Source document Start Marker

2. The method of claim 1, further comprising:

determining in real-time, by the processing device, that a screen-out is occurring at the perforation based on a change in the slope of the flow rate of the fluid through the perforation; and
causing, by the processing device, the warm-back data to be measured at the perforation in response to determining that the screen-out is occurring at the perforation,
wherein the fluid allocation model is usable to determine a size and a location of the fractures formed during the hydraulic fracturing operation in the well.

3. The method of claim 1, further comprising:

determining, by the processing device, an amount of the fluid having passed through the perforation based on the flow data; and
determining, by the processing device, a thermal conductivity coefficient for the perforation based on the amount of fluid having passed through the perforation,
wherein generating the fluid allocation model is further based on the thermal conductivity coefficient.

4. The method of claim 3, wherein determining the thermal conductivity coefficient for the perforation further comprises:

determining a porosity of a subterranean formation through which the perforation is formed; and
determining the thermal conductivity coefficient based on the porosity of the subterranean formation.

5. The method of claim 3, wherein the fluid comprises a plurality of different types of fluid, wherein determining the amount of the fluid having passed through the perforation comprises determining the amount of each type of fluid having passed through the perforation, wherein determining the thermal conductivity coefficient for the perforation is further based on the types of fluid and the amount of each type of fluid having passed through the perforation.

6. The method of claim 1, wherein receiving the flow data comprises receiving the flow data from a distributed acoustic sensing system using an optical fiber extending into the well for measuring acoustic signals or thermal signals generated in the well in real time, wherein receiving the warm-back data comprises receiving the warm-back data from a distributed temperature sensing system using the optical fiber for measuring changes in the temperature in the well in real time.

7. The method of claim 1, wherein the perforation comprises a plurality of perforations, wherein receiving the flow data comprises receiving the flow data indicating a separate flow rate of the fluid through each of the perforations of the plurality of perforations, wherein receiving the warm-back data comprises receiving the warm-back data for each of the perforations of the plurality of perforations, wherein generating the fluid allocation model is based on the flow data and the warm-back data for each of the perforations of the plurality of perforations.

Source document End Marker

• Problem details:
In the patent claims above, what change is used to determine in real time that a screen-out is occurring at the perforation?

Supplied data Start Marker

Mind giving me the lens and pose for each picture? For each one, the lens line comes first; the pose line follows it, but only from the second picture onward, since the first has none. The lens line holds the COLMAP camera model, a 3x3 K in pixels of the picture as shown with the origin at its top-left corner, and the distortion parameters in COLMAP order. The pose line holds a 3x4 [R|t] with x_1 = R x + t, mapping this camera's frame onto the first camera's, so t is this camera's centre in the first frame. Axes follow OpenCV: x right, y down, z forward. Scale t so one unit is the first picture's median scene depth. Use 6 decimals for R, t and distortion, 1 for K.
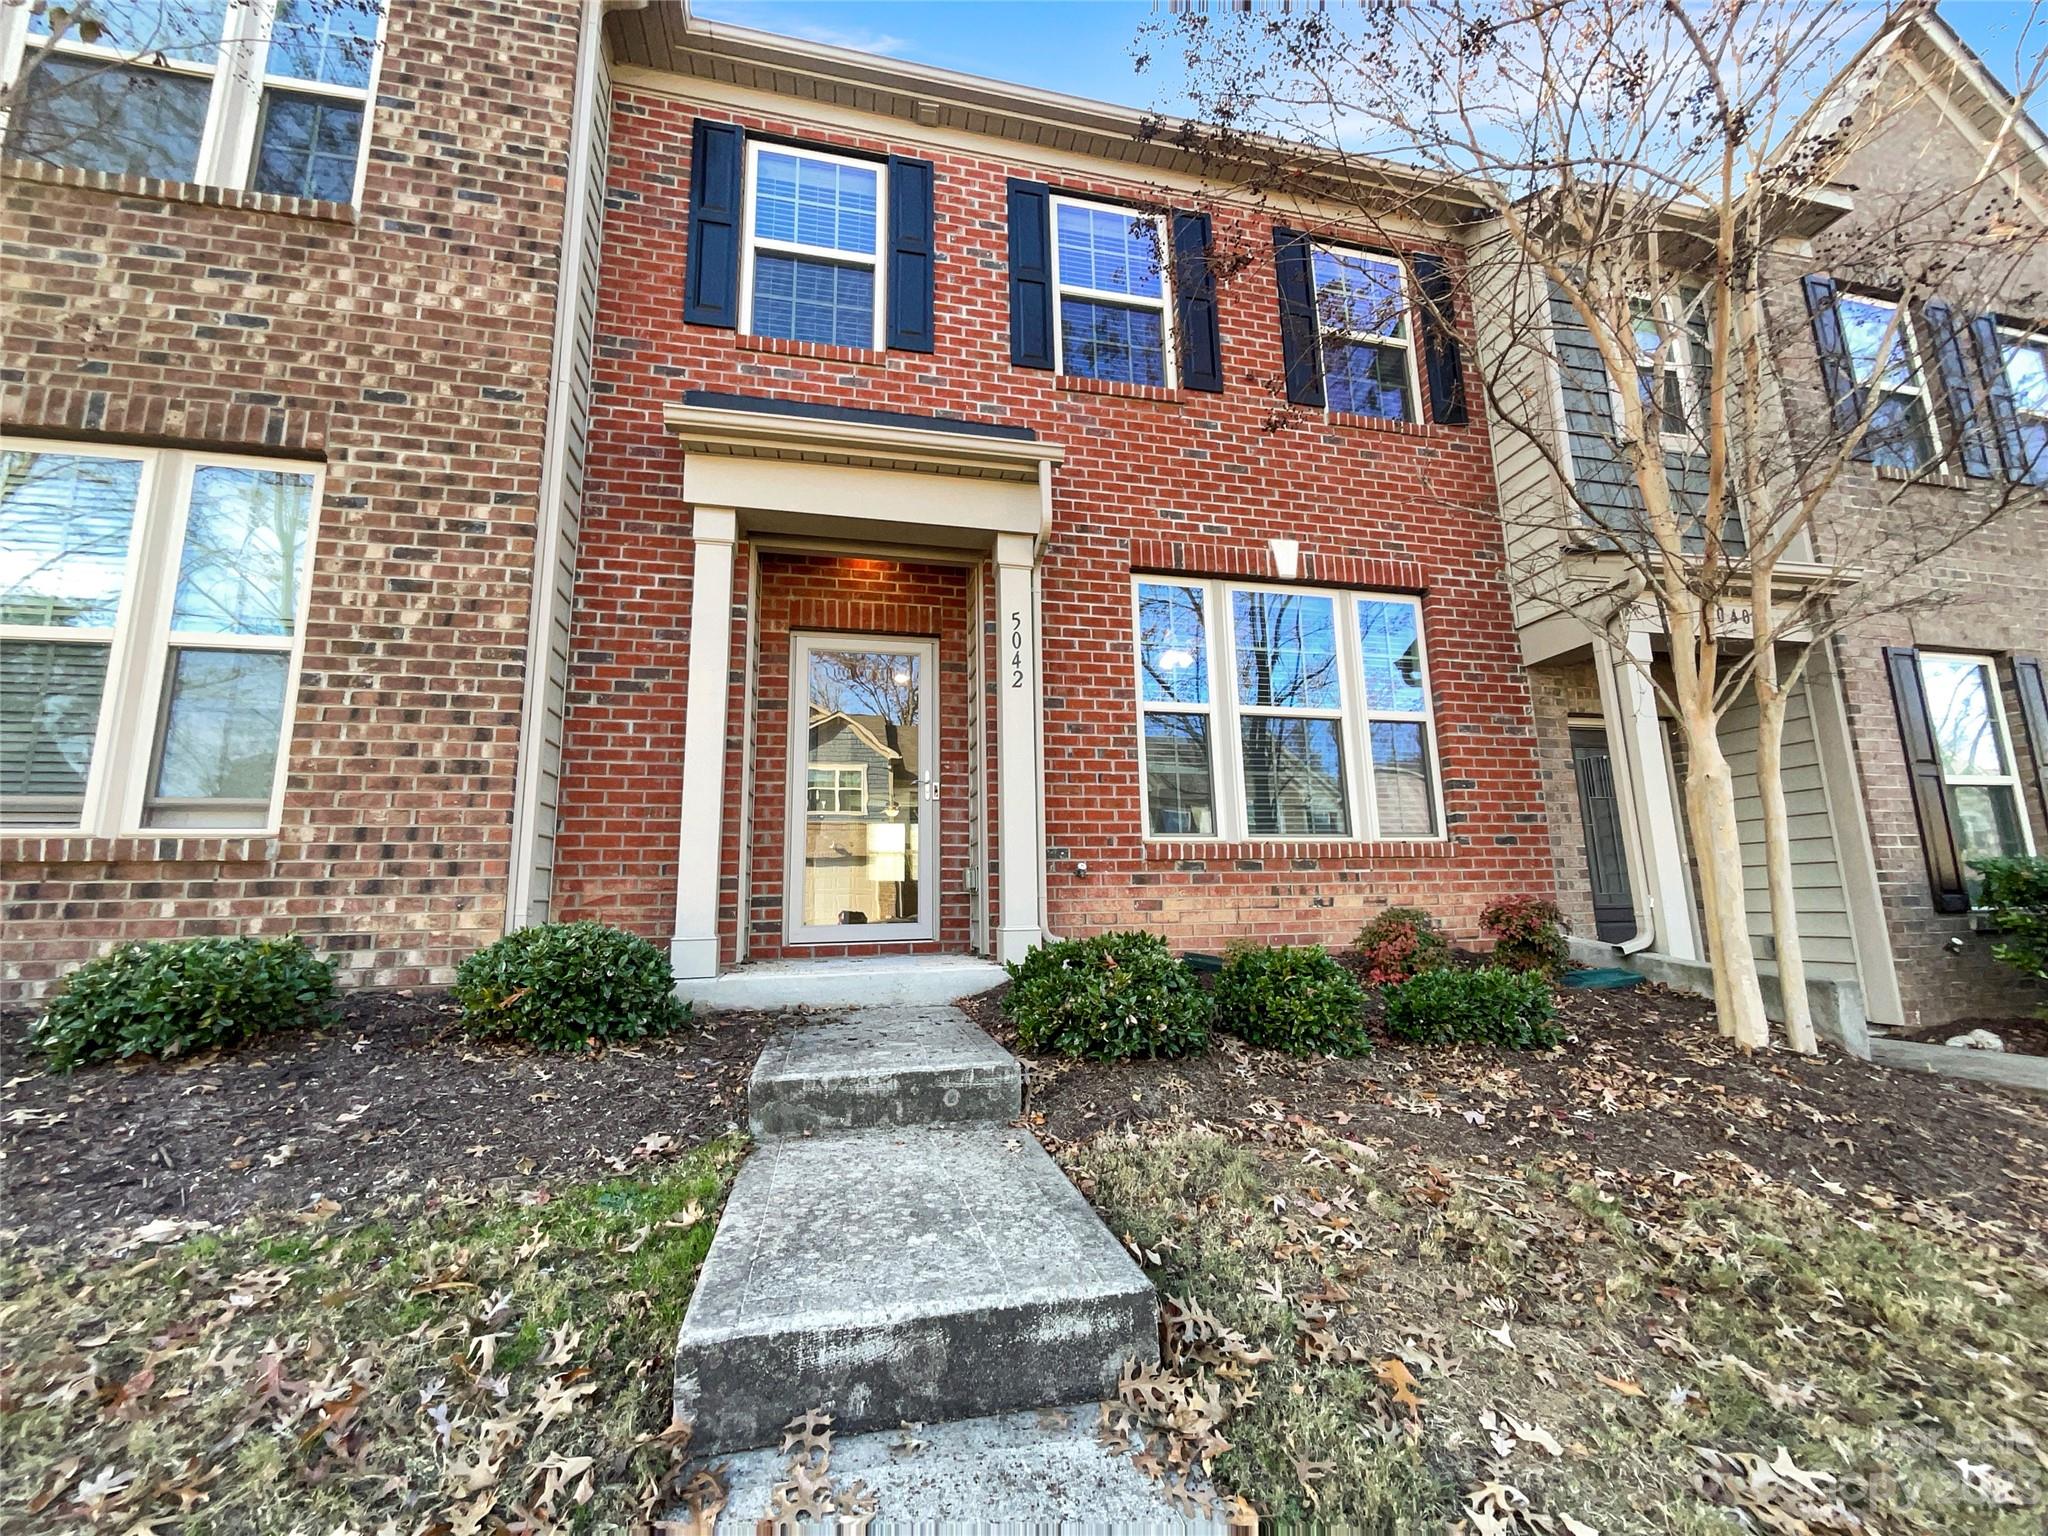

Supplied data End Marker

• Answer to this exercise:
A change in the slope of the flow rate of the fluid through the perforation.